I have not yet had a chance to play with either XSan 2 or with the
Promise RAIDs. I'm wondering how much of the hard-won knowledge from
XSan 1 and the XRAID is still applicable. Specifically, I wonder if
these are still true:
* Under XSan 1, you were expected to dedicate an entire RAID
controller to the metadata partition. This meant that for small
(single XRAID) configurations, you immediately lost a major portion of
the available storage. On a single XRAID setup, you lost 50% of the
notional storage capacity.
* Under XSan 1, we observed a major performance hit for each RAID
controller.
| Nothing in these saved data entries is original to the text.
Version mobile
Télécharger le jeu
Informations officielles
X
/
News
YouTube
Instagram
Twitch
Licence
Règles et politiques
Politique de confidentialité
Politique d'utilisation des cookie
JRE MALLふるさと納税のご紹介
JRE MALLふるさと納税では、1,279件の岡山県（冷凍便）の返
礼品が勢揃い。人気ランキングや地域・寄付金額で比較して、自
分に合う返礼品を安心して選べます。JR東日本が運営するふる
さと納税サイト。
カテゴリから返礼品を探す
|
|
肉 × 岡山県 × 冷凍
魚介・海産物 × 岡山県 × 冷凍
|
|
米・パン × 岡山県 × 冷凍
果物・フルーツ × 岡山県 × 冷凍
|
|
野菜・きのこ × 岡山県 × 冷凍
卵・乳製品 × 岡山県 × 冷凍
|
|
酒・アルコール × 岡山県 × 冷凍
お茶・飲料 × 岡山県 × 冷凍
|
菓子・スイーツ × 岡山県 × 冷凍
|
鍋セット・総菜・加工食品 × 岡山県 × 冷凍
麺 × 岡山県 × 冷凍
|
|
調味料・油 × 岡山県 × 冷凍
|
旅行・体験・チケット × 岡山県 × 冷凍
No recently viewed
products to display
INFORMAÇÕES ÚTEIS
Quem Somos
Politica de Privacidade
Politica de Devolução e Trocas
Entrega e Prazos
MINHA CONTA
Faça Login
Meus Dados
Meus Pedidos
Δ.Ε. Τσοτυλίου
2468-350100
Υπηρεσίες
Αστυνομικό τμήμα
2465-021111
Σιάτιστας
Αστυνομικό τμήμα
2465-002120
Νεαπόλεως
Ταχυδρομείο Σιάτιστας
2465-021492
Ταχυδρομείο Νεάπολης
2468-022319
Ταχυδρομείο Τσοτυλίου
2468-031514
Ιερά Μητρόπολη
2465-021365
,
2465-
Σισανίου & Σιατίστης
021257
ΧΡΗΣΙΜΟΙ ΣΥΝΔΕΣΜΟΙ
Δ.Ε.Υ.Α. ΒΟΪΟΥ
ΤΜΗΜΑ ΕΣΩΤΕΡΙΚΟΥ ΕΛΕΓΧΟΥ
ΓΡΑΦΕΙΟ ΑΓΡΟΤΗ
Keeping in mind that those were the old 200MB/sec ports
rather than the fancy new 400MB/sec ones ... I observed data transfers
on the order of 150 - 180MB/sec with a single controller directly
attached to a Mac Pro, and up to 360MB/sec striping a partition across
a pair of them. Under XSan we observed up to 100MB/sec, per
controller involved in a storage pool. The throughput of a storage
pool was (generally speaking) the sum of the throughputs of the
controllers. This meant (at least for me, in practice) that smaller
installations saw significantly lower performance than they could have
achieved using a directly attached RAID and NFS or AFP. The turning
point on performance was three XRAID chassis.
What is the current wisdom on small XSan deployments?